Spillover effects from Germany are also sizable for France and Spain; while the innovations originating in these two countries determine more attenuated spillovers in the German manufacturing sector.

The challenges presented above are not likely to dissipate soon. First, EU gas prices are set to remain above pre-energy crisis levels in the years to come. Second, the outlook for demand remains subdued and geopolitical factors pose a downward risk for economic activity.
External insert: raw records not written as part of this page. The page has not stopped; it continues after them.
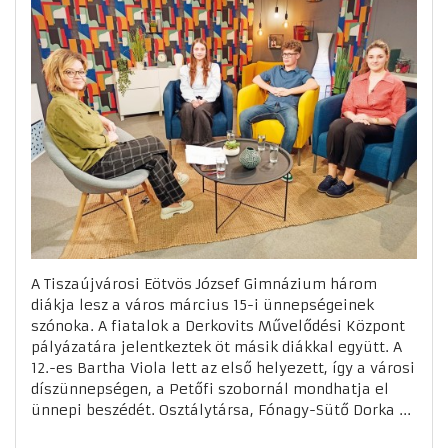
A Tiszaújvárosi Eötvös József Gimnázium három
diákja lesz a város március 15-i ünnepségeinek
szónoka. A fiatalok a Derkovits Művelődési Központ
pályázatára jelentkeztek öt másik diákkal együtt. A
12.-es Bartha Viola lett az első helyezett, így a városi
díszünnepségen, a Petőfi szobornál mondhatja el
ünnepi beszédét. Osztálytársa, Fónagy-Sütő Dorka ...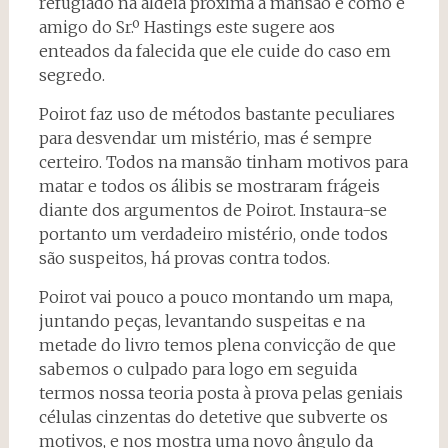
refugiado na aldeia próxima à mansão e como é
amigo do Sr.º Hastings este sugere aos
enteados da falecida que ele cuide do caso em
segredo.
Poirot faz uso de métodos bastante peculiares
para desvendar um mistério, mas é sempre
certeiro. Todos na mansão tinham motivos para
matar e todos os álibis se mostraram frágeis
diante dos argumentos de Poirot. Instaura-se
portanto um verdadeiro mistério, onde todos
são suspeitos, há provas contra todos.
Poirot vai pouco a pouco montando um mapa,
juntando peças, levantando suspeitas e na
metade do livro temos plena convicção de que
sabemos o culpado para logo em seguida
termos nossa teoria posta à prova pelas geniais
células cinzentas do detetive que subverte os
motivos, e nos mostra uma novo ângulo da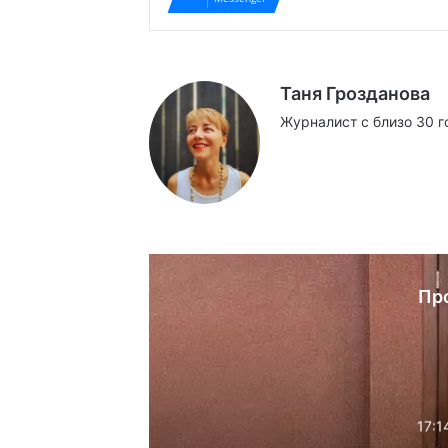
Таня Грозданова
Журналист с близо 30 г
Website
Facebook
X
YouTube
Instag
Пр
17:1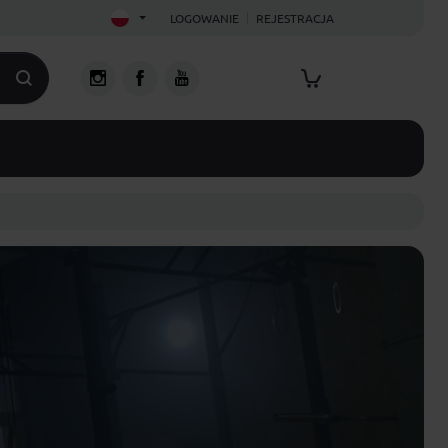
LOGOWANIE
REJESTRACJA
Third, demand is particularly weak for firms in the automotive sector, whereby the competition from Chinese manufacturers is set to intensify in coming years, especially in the green energy technology segment.

Endnotes

1. The main results of this contribution were also featured in the box entitled “The recent weakness of manufacturing in Germany and its impact on the rest of the euro area”, Economic Bulletin, Issue 1, 2025, Bank of Italy.

2. We measure the energy content of the production process for each industry by the ratio between the sectorial gas consumption and value added.

3. For an analysis of trade developments between Germany and China in the past decades, see Marin (2017).

4. A similar analysis by the Deutsche Bundesbank (2024) shows that since 2017 Germany has experienced a reduction in its market shares for motor vehicle products in several countries, owing to also the rising competitive pressure from China.

References

Al-Haschimi, A, L Emter, V Gunnella, I Ordoñez Martínez, T Schuler and T Spital (2024), “Why competition with China is getting tougher than ever”, ECB Blog.

Amador, J, R Cappariello and R Stehrer (2015), “Global value chains: a view from the euro area”, ECB working paper no. 1761.

Bachmann, R, D Baqaee, C Bayer, M Kuhn, A Löschel, B Moll, A Peichl, K Pittel and M Schularick (2022), “What if Germany is cut off from Russian energy?”, VoxEU.org, 25 March.

Deutsche Bundesbank (2024), “Recent developments in Germany’s automotive industry”, Monthly Report, November.

Diebold, FX and K Yilmaz (2009), “Measuring financial asset return and volatility spillovers, with application to global equity markets”, Economic Journal 119: 158 – 171.

Fadinger, H, P Herkenhoff and J Schymik (2023), “Lessons from the Germany shock: Consequences of uncoordinated economic policies in a currency union”, VoxEU.org, 10 September.

Felettigh, A, C Giordano (2018), “Rethinking prices and markets underlying price-competitiveness indicators”, Bank of Italy Occasional Paper no. 447.

Flaccadoro, M (2024), “The recent weakness in the German manufacturing sector”, Bank of Italy Occasional Papers no. 902.

Marin, D (2017), “The China shock: why Germany is different”, VoxEU.org, 7 September.